### Problem requirements
Go through the records and show each line where the word "đồng" occurs.

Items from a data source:
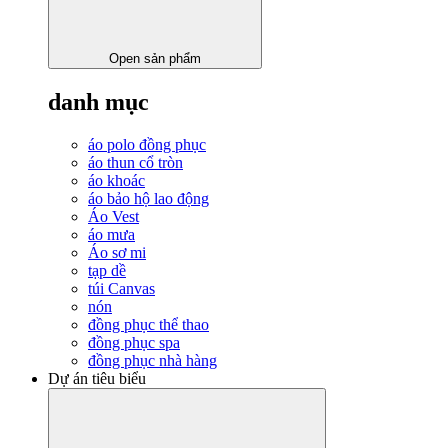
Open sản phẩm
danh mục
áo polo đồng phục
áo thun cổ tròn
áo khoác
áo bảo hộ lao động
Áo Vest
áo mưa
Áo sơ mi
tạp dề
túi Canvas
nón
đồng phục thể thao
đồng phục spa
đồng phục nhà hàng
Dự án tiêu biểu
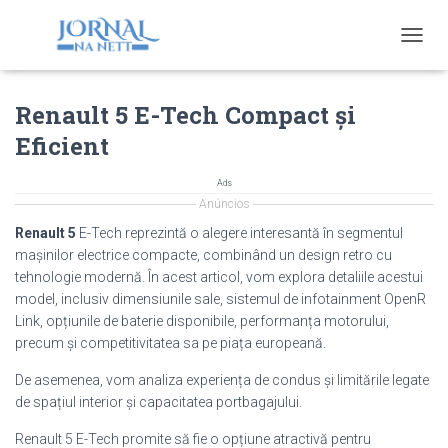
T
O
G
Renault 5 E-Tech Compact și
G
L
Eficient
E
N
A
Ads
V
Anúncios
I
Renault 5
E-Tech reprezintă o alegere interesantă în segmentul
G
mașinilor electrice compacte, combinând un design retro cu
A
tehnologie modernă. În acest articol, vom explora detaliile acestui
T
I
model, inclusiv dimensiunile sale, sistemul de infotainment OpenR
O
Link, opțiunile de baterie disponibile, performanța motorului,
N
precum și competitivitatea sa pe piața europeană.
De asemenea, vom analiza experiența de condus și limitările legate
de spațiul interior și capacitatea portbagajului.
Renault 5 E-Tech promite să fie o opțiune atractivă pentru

* * *

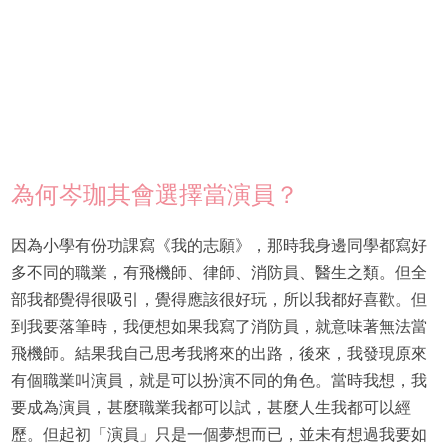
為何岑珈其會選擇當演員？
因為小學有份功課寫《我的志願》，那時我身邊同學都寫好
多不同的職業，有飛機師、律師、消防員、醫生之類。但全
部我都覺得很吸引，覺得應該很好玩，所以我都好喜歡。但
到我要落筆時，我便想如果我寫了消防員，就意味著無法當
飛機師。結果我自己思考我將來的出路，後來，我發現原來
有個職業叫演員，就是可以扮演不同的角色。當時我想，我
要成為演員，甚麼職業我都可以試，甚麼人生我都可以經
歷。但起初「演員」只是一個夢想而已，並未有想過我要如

==

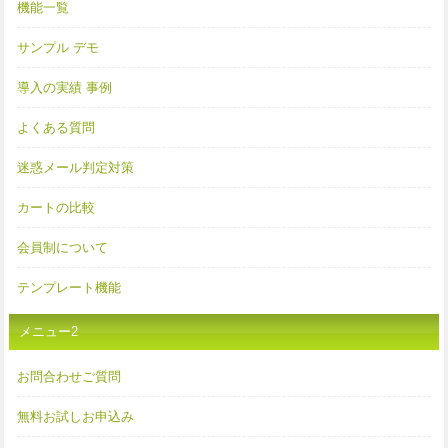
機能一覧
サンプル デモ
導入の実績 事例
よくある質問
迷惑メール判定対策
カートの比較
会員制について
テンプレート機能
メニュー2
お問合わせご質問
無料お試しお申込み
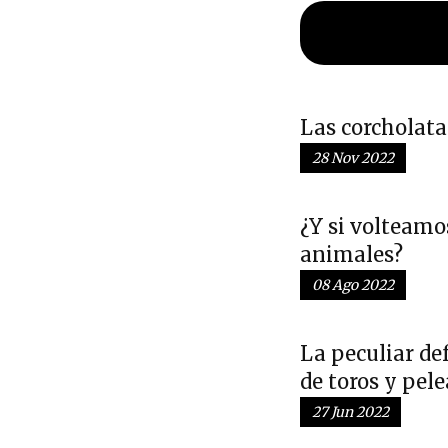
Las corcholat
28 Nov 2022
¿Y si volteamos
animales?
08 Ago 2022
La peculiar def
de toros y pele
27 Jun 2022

### Result
áo polo đồng phục
đồng phục thể thao
đồng phục spa
đồng phục nhà hàng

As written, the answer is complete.